Analysis of the effectiveness of the rice blast resistance gene Pi-ta

Authors: Costanzo, Stefano; WANG, XUEYAN - UNIV. OF AR RREC; Jia, Yulin

Submitted to: Rice Technical Working Group Meeting Proceedings
Publication Type: Proceedings
Publication Acceptance Date: 1/5/2008
Publication Date: 3/1/2008
Citation: Costanzo, S., Wang, X., Jia, Y. 2008. Analysis of the effectiveness of the rice blast resistance gene Pi-ta. In: Proceedings of the 32nd Rice Technical Working Group Meetings, February 18-21, 2008, San Diego, CA. 2008. CDROM.

Interpretive Summary:

Technical Abstract: The casual agent of rice blast, Magnaporthe oryzae, continues to remain a serious threat for rice production and in general for the world food supply. The most economically and environmentally viable strategy to control this pathogen is the development of cultivars which possess major resistance genes conferring resistance to predominant races of M. oryzae. However, it is also well-known that the resistance based on a single major gene can be easily overcome in a few years after its deployment. The major blast resistance gene Pi-ta, originally introduced from a Vietnamese variety Tetep, has been bred into several US elite cultivars, Katy, Madison, Kaybonnet, Drew, Ahrent, Cybonnet and Spring. Some of these cultivars have been commercialized for over a decade with little incidence of blast disease, while others were short lived after their initial deployment. In order to investigate the molecular mechanisms of the stability of resistance based on Pi-ta, an extensive study is being undertaken including the detailed characterization of the possible protein variants that are produced by the Pi-ta gene in different genetic backgrounds by alternative splicing. Alternative splicing is an important mechanism that allows multiple transcripts and protein diversity being generated from the same DNA sequence of a single gene.

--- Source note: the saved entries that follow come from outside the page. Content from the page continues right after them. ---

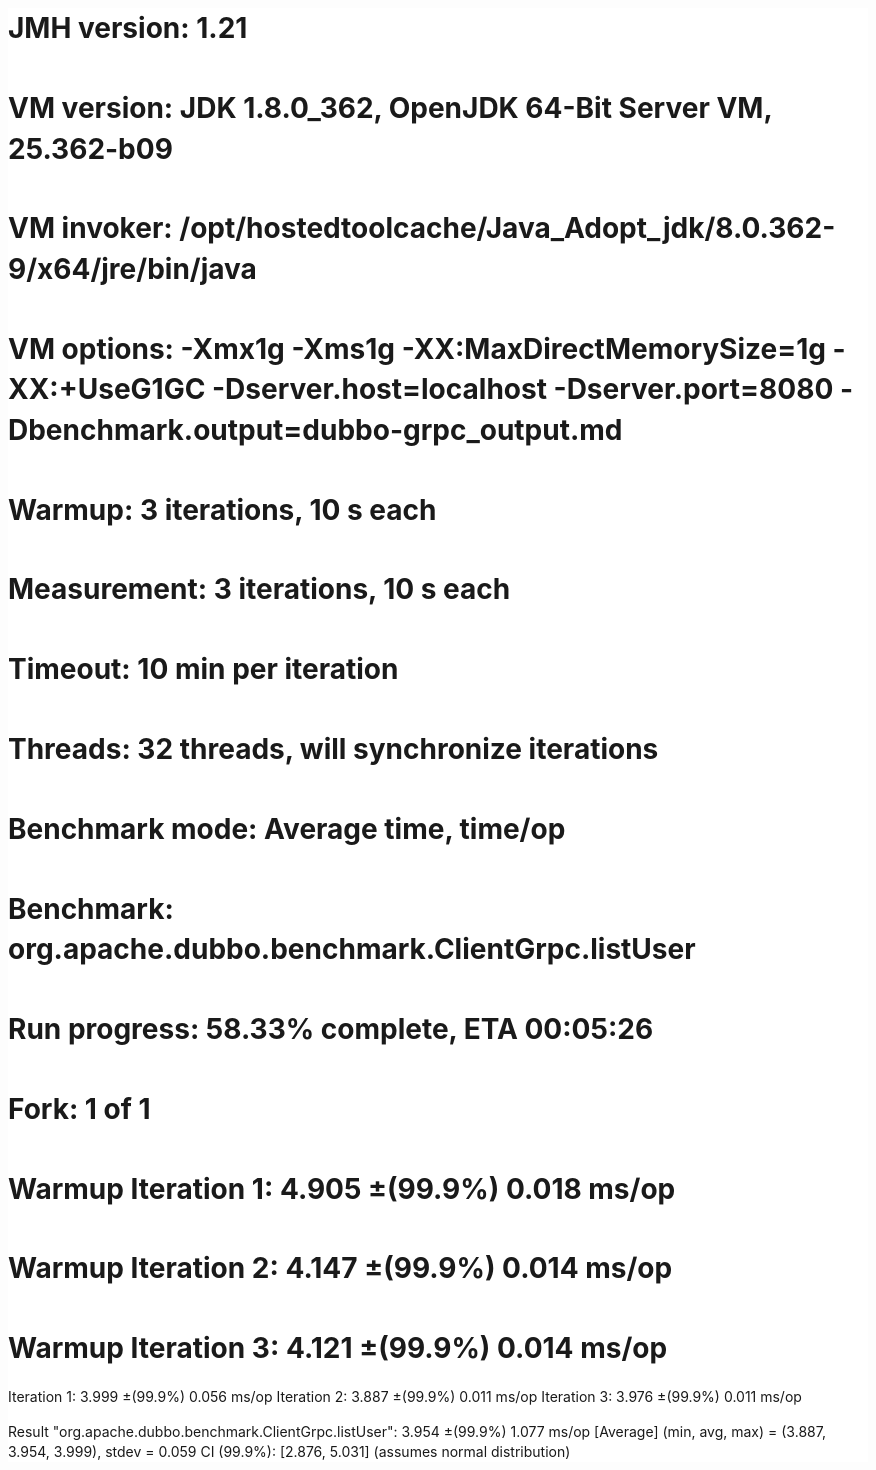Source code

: 
# JMH version: 1.21
# VM version: JDK 1.8.0_362, OpenJDK 64-Bit Server VM, 25.362-b09
# VM invoker: /opt/hostedtoolcache/Java_Adopt_jdk/8.0.362-9/x64/jre/bin/java
# VM options: -Xmx1g -Xms1g -XX:MaxDirectMemorySize=1g -XX:+UseG1GC -Dserver.host=localhost -Dserver.port=8080 -Dbenchmark.output=dubbo-grpc_output.md
# Warmup: 3 iterations, 10 s each
# Measurement: 3 iterations, 10 s each
# Timeout: 10 min per iteration
# Threads: 32 threads, will synchronize iterations
# Benchmark mode: Average time, time/op
# Benchmark: org.apache.dubbo.benchmark.ClientGrpc.listUser

# Run progress: 58.33% complete, ETA 00:05:26
# Fork: 1 of 1
# Warmup Iteration   1: 4.905 ±(99.9%) 0.018 ms/op
# Warmup Iteration   2: 4.147 ±(99.9%) 0.014 ms/op
# Warmup Iteration   3: 4.121 ±(99.9%) 0.014 ms/op
Iteration   1: 3.999 ±(99.9%) 0.056 ms/op
Iteration   2: 3.887 ±(99.9%) 0.011 ms/op
Iteration   3: 3.976 ±(99.9%) 0.011 ms/op


Result "org.apache.dubbo.benchmark.ClientGrpc.listUser":
  3.954 ±(99.9%) 1.077 ms/op [Average]
  (min, avg, max) = (3.887, 3.954, 3.999), stdev = 0.059
  CI (99.9%): [2.876, 5.031] (assumes normal distribution)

This process has been previously reported in several plant genes and gene families. However, recent computational and experimental studies suggest this event could play a significant role in plant resistance genes enhancing protein diversity against their pathogen counterpart. Using reverse transcription PCR to study expression levels of a major blast resistance gene Pi-ta during infection, we detected two differentially processed RNA transcripts of this gene. Transcripts detected in this study encode two open reading frames (ORF). One ORF is with 2787 bp with two exons and one intron encoding the Pi-ta protein, and another ORF with 3102 bp was discovered with four exons and three introns. These two ORFs each encode a centrally located NB-ARC domain while one of them (the Pi-ta protein) is lacking a C-terminus thioredoxin domain. The biological significance of this important mechanism in the Pi-ta gene is currently under investigation. Particularly, we would like to determine if the presence of both variants is required to obtain effective resistance, and if both are involved in resistance in different genetic backgrounds.